→ ACTION ITEM: Give back exactly the line that contains "Subway riders walk" and all the lines after it in the records below, to the very last, with no other output.

------ GIVEN DATA

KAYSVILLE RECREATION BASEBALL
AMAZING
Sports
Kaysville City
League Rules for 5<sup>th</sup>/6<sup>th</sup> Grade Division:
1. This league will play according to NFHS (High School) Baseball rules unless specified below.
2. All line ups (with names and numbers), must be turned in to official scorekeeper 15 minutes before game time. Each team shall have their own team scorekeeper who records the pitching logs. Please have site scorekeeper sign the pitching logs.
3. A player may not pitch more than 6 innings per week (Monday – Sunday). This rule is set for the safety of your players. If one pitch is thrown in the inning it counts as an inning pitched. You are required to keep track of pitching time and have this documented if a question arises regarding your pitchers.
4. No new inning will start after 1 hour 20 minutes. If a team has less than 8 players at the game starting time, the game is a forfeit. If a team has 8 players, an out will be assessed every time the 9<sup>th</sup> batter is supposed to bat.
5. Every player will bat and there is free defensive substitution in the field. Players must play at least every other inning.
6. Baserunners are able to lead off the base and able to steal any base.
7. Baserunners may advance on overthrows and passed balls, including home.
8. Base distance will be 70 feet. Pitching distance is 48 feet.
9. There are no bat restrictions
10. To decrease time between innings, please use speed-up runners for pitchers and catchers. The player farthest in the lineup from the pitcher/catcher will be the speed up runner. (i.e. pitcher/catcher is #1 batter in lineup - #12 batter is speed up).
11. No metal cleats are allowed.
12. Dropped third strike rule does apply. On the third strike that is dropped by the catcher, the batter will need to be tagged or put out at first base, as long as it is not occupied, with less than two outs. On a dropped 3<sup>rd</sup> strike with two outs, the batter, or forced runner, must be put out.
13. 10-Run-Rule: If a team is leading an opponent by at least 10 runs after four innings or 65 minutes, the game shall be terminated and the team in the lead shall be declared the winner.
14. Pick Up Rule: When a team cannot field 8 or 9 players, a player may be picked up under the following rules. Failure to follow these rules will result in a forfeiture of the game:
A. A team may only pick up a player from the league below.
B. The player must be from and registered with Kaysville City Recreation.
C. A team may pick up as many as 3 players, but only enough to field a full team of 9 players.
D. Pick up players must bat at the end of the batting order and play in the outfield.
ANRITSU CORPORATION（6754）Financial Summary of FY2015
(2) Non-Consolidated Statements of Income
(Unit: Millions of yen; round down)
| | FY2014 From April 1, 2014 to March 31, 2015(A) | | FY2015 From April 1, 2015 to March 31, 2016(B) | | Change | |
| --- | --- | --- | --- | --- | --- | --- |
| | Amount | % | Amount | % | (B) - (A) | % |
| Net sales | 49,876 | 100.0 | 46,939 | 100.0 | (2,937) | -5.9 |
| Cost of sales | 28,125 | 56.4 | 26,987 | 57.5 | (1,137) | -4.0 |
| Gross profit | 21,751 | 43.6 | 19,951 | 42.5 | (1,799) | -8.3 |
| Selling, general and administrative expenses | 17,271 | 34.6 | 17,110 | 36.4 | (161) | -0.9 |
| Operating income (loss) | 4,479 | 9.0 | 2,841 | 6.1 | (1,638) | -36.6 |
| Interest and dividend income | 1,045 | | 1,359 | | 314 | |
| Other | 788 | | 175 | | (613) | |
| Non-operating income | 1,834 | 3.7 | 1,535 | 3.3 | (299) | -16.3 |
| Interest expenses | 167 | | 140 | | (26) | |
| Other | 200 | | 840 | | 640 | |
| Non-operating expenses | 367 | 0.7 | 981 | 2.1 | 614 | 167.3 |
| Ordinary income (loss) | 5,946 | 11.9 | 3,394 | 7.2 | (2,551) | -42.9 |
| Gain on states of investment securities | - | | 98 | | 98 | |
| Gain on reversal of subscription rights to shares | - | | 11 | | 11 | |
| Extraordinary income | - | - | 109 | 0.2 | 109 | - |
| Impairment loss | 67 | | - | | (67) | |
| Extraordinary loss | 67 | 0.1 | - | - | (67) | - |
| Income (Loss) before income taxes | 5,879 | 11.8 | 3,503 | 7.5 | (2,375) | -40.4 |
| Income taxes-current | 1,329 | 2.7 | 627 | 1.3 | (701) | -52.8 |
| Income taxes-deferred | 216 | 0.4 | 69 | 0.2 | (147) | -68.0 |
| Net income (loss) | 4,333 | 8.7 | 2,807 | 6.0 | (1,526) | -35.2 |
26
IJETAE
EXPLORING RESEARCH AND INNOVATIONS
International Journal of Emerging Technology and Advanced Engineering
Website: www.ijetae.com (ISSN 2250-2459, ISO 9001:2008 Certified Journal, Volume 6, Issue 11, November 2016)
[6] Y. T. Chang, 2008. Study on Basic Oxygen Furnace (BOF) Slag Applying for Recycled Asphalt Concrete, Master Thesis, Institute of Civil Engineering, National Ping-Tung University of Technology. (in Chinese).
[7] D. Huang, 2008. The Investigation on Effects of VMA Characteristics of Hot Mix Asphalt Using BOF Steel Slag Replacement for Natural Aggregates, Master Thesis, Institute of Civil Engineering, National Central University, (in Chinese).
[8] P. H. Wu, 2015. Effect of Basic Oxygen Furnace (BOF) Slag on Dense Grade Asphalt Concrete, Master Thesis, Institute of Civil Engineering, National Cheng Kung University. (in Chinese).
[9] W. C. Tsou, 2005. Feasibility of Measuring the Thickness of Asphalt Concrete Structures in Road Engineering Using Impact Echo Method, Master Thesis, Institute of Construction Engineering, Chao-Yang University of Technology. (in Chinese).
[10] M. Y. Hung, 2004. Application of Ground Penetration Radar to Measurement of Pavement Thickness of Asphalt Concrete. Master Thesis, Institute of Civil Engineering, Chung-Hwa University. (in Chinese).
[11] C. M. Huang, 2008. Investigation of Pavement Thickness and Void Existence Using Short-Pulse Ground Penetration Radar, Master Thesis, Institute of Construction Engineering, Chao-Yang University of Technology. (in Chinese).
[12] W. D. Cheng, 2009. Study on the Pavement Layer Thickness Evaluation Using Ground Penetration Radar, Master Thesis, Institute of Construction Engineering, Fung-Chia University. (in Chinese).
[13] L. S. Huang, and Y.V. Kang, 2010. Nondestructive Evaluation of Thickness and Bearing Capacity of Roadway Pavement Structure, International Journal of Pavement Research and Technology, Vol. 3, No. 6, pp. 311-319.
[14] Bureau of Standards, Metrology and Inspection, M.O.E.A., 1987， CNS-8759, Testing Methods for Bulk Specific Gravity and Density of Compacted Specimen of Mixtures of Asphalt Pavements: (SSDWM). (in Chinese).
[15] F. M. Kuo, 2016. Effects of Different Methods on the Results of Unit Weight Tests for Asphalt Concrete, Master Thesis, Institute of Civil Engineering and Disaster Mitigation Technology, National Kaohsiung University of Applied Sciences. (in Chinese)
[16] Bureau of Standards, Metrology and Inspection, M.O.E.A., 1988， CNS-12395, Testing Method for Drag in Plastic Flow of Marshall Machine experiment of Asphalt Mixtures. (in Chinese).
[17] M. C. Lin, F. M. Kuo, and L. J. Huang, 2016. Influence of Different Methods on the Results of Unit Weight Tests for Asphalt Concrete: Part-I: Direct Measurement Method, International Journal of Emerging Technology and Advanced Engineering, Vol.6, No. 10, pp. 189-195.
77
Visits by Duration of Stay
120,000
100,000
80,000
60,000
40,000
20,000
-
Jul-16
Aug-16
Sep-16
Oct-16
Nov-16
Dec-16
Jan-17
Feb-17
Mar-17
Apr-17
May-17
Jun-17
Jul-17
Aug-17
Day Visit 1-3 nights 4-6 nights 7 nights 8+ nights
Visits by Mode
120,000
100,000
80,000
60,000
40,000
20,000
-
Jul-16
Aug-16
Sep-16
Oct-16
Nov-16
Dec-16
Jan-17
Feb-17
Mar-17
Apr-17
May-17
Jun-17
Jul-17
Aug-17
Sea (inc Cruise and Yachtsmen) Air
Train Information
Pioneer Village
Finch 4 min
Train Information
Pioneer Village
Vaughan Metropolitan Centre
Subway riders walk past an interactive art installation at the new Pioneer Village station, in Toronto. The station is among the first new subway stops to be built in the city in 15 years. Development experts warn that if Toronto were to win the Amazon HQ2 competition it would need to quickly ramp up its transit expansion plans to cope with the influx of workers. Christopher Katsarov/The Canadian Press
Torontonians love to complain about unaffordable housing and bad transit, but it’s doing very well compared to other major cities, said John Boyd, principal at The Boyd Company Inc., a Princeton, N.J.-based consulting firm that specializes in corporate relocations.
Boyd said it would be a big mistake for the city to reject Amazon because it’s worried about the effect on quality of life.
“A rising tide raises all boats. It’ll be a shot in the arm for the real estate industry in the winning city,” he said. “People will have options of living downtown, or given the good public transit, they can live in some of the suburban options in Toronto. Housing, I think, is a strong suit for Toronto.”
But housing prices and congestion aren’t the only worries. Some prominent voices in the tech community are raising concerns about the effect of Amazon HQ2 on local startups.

------------

→ OUTPUT:
Subway riders walk past an interactive art installation at the new Pioneer Village station, in Toronto. The station is among the first new subway stops to be built in the city in 15 years. Development experts warn that if Toronto were to win the Amazon HQ2 competition it would need to quickly ramp up its transit expansion plans to cope with the influx of workers. Christopher Katsarov/The Canadian Press
Torontonians love to complain about unaffordable housing and bad transit, but it’s doing very well compared to other major cities, said John Boyd, principal at The Boyd Company Inc., a Princeton, N.J.-based consulting firm that specializes in corporate relocations.
Boyd said it would be a big mistake for the city to reject Amazon because it’s worried about the effect on quality of life.
“A rising tide raises all boats. It’ll be a shot in the arm for the real estate industry in the winning city,” he said. “People will have options of living downtown, or given the good public transit, they can live in some of the suburban options in Toronto. Housing, I think, is a strong suit for Toronto.”
But housing prices and congestion aren’t the only worries. Some prominent voices in the tech community are raising concerns about the effect of Amazon HQ2 on local startups.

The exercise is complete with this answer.